Given instruction: Count the lines in the listing below that contain the word "pose", and reply with the number alone.

-- BEGIN Given records --

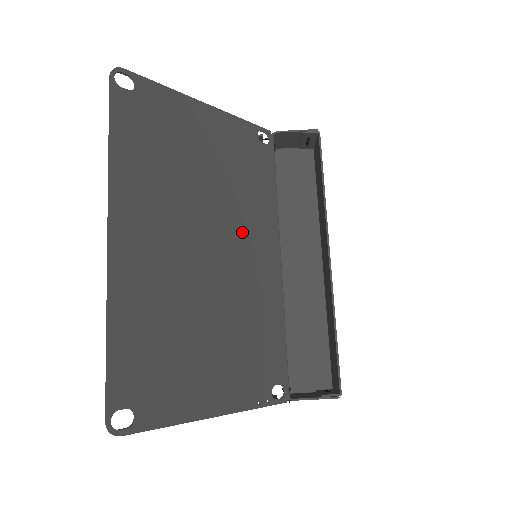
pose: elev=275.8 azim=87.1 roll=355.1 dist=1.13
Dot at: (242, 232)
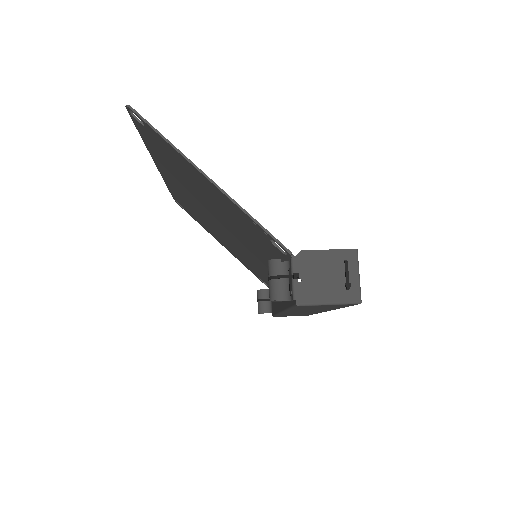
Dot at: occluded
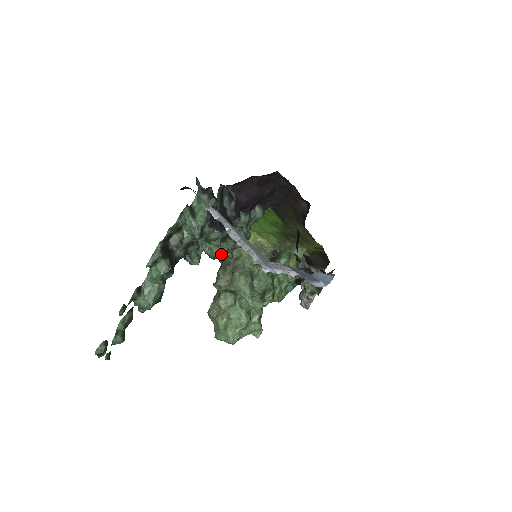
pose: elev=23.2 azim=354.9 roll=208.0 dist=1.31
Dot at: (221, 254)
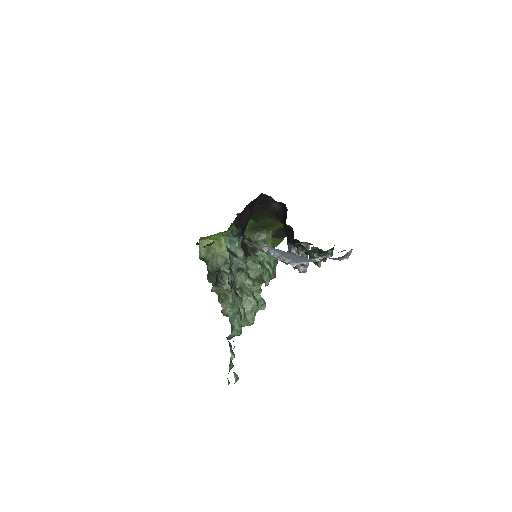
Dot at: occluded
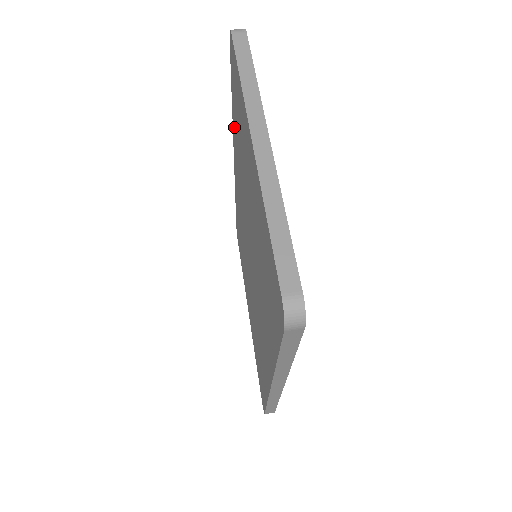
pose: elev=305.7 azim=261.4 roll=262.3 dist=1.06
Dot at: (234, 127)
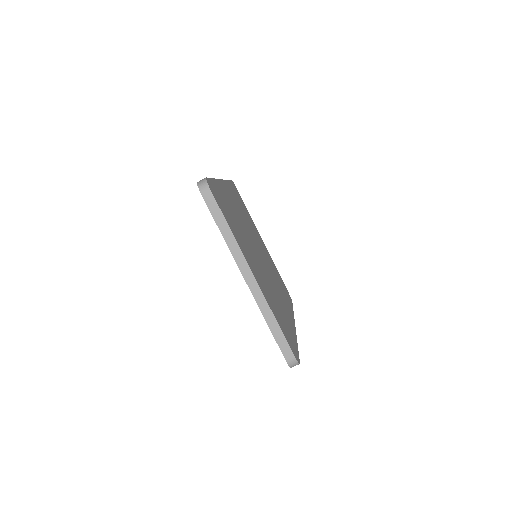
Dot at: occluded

-- END Given records --

Written reply: 3